● EXCERPTED DATA:
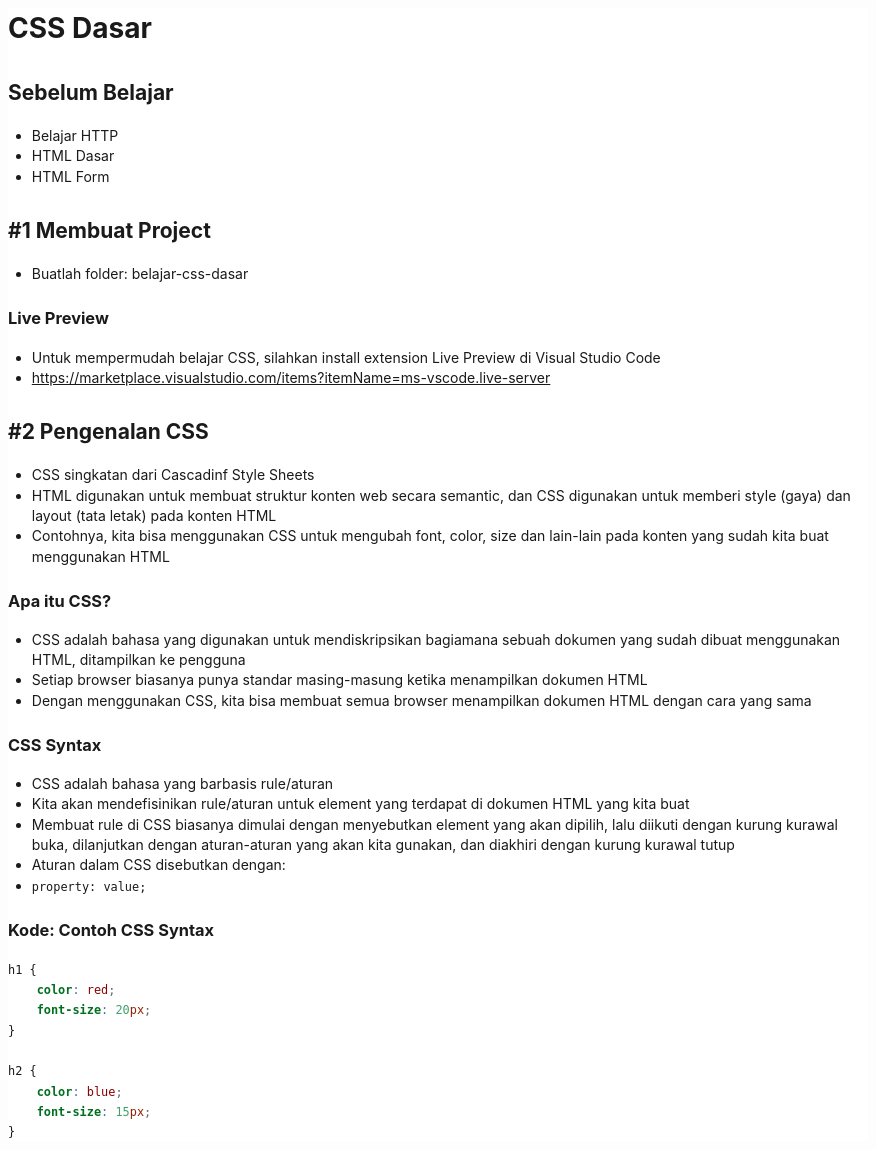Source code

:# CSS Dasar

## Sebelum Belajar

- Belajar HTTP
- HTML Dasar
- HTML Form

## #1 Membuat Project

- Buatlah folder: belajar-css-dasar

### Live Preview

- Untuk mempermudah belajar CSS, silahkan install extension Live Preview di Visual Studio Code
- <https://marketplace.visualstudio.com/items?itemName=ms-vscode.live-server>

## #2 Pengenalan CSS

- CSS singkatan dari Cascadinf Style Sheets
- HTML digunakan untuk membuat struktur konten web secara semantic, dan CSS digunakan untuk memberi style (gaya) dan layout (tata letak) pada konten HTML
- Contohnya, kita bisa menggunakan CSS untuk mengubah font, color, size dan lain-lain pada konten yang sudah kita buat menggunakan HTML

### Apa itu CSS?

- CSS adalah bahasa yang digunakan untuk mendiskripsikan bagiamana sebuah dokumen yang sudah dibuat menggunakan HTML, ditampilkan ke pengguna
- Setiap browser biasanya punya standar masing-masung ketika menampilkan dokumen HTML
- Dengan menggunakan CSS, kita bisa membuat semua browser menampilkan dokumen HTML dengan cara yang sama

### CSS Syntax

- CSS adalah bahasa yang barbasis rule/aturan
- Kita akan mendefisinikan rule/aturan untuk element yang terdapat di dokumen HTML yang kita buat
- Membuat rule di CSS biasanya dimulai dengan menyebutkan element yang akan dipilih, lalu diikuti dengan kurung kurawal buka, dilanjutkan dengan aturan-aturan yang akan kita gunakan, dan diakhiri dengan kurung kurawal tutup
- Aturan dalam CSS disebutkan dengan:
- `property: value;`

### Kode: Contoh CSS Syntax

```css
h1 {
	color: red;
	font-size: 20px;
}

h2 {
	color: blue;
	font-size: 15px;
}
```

--

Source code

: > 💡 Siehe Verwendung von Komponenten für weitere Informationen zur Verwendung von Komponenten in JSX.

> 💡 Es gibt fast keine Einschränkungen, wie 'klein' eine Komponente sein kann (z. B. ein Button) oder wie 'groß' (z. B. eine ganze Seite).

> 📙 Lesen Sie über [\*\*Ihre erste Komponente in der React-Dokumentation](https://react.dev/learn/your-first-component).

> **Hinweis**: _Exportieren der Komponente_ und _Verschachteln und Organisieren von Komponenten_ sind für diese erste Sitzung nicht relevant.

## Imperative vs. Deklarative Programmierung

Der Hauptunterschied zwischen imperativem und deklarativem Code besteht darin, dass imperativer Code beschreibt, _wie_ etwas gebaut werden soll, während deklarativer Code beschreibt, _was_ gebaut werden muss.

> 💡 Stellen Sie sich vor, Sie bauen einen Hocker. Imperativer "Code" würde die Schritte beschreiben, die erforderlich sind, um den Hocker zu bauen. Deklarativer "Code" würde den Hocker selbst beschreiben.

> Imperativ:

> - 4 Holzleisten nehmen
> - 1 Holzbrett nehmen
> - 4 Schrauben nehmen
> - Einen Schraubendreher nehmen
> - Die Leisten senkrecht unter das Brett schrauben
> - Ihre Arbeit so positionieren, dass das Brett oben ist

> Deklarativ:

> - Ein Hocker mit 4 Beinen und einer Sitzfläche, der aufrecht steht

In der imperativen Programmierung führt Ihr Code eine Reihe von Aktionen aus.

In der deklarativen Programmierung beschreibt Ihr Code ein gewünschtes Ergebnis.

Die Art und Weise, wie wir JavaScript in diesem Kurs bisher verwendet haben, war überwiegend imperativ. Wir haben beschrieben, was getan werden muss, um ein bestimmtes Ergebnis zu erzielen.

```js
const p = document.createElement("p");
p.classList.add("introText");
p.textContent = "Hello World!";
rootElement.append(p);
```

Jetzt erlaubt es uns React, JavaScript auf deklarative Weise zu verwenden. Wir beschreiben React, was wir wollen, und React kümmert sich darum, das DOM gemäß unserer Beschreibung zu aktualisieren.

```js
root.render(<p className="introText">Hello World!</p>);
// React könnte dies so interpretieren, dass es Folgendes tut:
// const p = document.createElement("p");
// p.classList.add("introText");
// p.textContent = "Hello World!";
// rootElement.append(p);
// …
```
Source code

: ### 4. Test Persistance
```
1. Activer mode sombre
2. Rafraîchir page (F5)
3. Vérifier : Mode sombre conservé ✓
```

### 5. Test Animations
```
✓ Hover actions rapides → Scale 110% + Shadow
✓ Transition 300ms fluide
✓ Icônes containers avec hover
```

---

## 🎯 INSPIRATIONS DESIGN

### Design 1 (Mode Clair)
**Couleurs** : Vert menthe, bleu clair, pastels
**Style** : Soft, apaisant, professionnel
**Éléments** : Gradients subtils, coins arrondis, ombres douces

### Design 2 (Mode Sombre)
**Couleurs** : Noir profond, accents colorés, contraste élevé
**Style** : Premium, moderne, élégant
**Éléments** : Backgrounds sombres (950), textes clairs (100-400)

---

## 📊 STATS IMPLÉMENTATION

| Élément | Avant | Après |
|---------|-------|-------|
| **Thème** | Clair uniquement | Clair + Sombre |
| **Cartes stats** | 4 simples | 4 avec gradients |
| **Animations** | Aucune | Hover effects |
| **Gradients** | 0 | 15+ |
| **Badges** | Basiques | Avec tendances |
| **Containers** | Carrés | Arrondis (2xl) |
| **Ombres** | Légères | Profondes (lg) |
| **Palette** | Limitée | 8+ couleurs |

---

---

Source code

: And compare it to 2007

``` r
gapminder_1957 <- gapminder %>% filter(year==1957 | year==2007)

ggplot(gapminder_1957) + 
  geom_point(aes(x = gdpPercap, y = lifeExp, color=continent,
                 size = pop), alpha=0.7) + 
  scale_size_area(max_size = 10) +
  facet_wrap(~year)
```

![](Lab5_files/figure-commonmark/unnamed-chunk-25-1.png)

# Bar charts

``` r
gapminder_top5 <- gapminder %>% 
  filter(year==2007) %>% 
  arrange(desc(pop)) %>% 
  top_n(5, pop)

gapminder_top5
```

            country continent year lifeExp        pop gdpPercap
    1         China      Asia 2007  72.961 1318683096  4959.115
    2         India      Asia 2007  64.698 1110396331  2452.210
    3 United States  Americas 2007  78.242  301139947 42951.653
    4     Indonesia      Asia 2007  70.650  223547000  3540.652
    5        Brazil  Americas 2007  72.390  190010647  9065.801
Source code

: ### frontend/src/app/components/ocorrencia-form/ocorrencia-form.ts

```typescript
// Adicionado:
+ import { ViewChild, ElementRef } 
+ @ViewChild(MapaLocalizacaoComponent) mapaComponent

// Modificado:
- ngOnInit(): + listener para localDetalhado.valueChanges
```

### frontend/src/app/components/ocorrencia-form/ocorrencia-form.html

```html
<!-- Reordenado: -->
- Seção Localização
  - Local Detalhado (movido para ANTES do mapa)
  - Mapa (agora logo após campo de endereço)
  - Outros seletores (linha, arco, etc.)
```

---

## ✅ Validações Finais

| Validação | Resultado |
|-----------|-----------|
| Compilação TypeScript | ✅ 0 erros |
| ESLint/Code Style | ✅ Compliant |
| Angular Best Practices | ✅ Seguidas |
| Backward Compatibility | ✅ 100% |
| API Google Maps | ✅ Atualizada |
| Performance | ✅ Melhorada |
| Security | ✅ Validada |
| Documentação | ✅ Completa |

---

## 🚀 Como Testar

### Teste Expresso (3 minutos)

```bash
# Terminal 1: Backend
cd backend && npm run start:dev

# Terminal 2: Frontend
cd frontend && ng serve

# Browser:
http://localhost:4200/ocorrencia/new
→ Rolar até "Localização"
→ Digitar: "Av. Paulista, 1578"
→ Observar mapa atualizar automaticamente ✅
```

● TASK ITEM: Your task is to restate, word for word, only those lines above that fall between the line holding "country continent year" and the line holding "## 🚀 Como Testar", inclusive.

● RESULT OF THIS TASK:
            country continent year lifeExp        pop gdpPercap
    1         China      Asia 2007  72.961 1318683096  4959.115
    2         India      Asia 2007  64.698 1110396331  2452.210
    3 United States  Americas 2007  78.242  301139947 42951.653
    4     Indonesia      Asia 2007  70.650  223547000  3540.652
    5        Brazil  Americas 2007  72.390  190010647  9065.801
Source code

: ### frontend/src/app/components/ocorrencia-form/ocorrencia-form.ts

```typescript
// Adicionado:
+ import { ViewChild, ElementRef } 
+ @ViewChild(MapaLocalizacaoComponent) mapaComponent

// Modificado:
- ngOnInit(): + listener para localDetalhado.valueChanges
```

### frontend/src/app/components/ocorrencia-form/ocorrencia-form.html

```html
<!-- Reordenado: -->
- Seção Localização
  - Local Detalhado (movido para ANTES do mapa)
  - Mapa (agora logo após campo de endereço)
  - Outros seletores (linha, arco, etc.)
```

---

## ✅ Validações Finais

| Validação | Resultado |
|-----------|-----------|
| Compilação TypeScript | ✅ 0 erros |
| ESLint/Code Style | ✅ Compliant |
| Angular Best Practices | ✅ Seguidas |
| Backward Compatibility | ✅ 100% |
| API Google Maps | ✅ Atualizada |
| Performance | ✅ Melhorada |
| Security | ✅ Validada |
| Documentação | ✅ Completa |

---

## 🚀 Como Testar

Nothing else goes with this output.